Dataset records
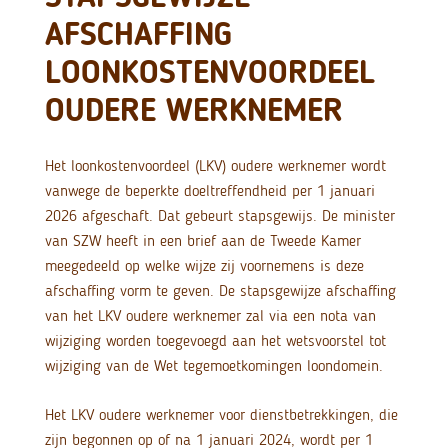
AFSCHAFFING
LOONKOSTENVOORDEEL
OUDERE WERKNEMER
Het loonkostenvoordeel (LKV) oudere werknemer wordt
vanwege de beperkte doeltreffendheid per 1 januari
2026 afgeschaft. Dat gebeurt stapsgewijs. De minister
van SZW heeft in een brief aan de Tweede Kamer
meegedeeld op welke wijze zij voornemens is deze
afschaffing vorm te geven. De stapsgewijze afschaffing
van het LKV oudere werknemer zal via een nota van
wijziging worden toegevoegd aan het wetsvoorstel tot
wijziging van de Wet tegemoetkomingen loondomein.
Het LKV oudere werknemer voor dienstbetrekkingen, die
zijn begonnen op of na 1 januari 2024, wordt per 1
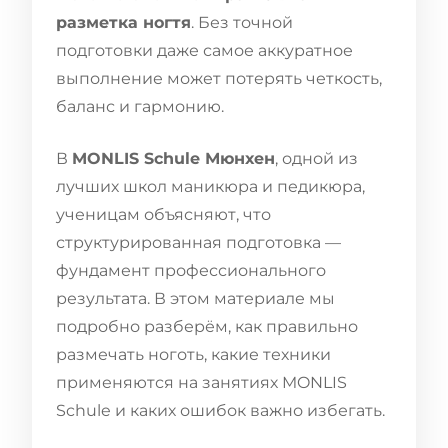
разметка ногтя
. Без точной
подготовки даже самое аккуратное
выполнение может потерять четкость,
баланс и гармонию.
В
MONLIS Schule Мюнхен
, одной из
лучших школ маникюра и педикюра,
ученицам объясняют, что
структурированная подготовка —
фундамент профессионального
результата. В этом материале мы
подробно разберём, как правильно
размечать ноготь, какие техники
применяются на занятиях MONLIS
Schule и каких ошибок важно избегать.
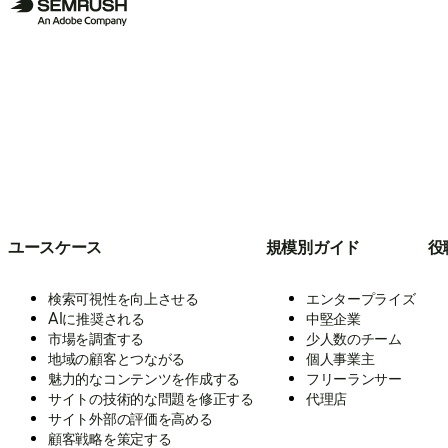
ユースケース
規模別ガイド
役
検索可視性を向上させる
エンタープライズ
AIに推奨される
中堅企業
市場を調査する
少人数のチーム
地域の顧客とつながる
個人事業主
魅力的なコンテンツを作成する
フリーランサー
サイトの技術的な問題を修正する
代理店
サイト外部の評価を高める
顧客戦略を策定する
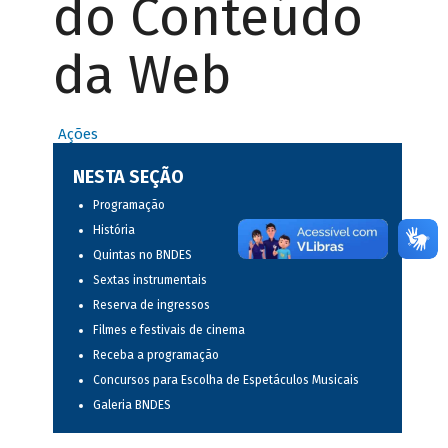
do Conteúdo
da Web
Ações
NESTA SEÇÃO
Programação
História
Quintas no BNDES
Sextas instrumentais
Reserva de ingressos
Filmes e festivais de cinema
Receba a programação
Concursos para Escolha de Espetáculos Musicais
Galeria BNDES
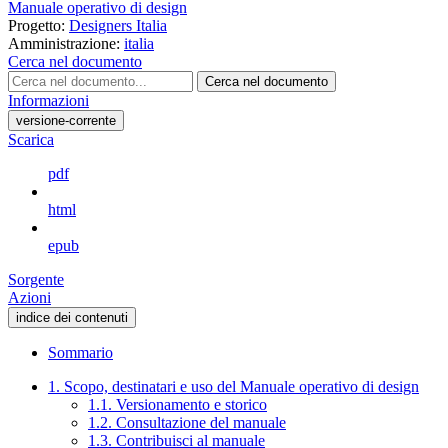
Manuale operativo di design
Progetto:
Designers Italia
Amministrazione:
italia
Cerca nel documento
Cerca nel documento
Informazioni
versione-corrente
Scarica
pdf
html
epub
Sorgente
Azioni
indice dei contenuti
Sommario
1. Scopo, destinatari e uso del Manuale operativo di design
1.1. Versionamento e storico
1.2. Consultazione del manuale
1.3. Contribuisci al manuale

PROBLEM DESCRIPTION: In the lines above, locate the string "MONLIS". Copy every line where it occurs.

RESULT FOR THIS EXERCISE:
MONLIS Schule Мюнхен
применяются на занятиях MONLIS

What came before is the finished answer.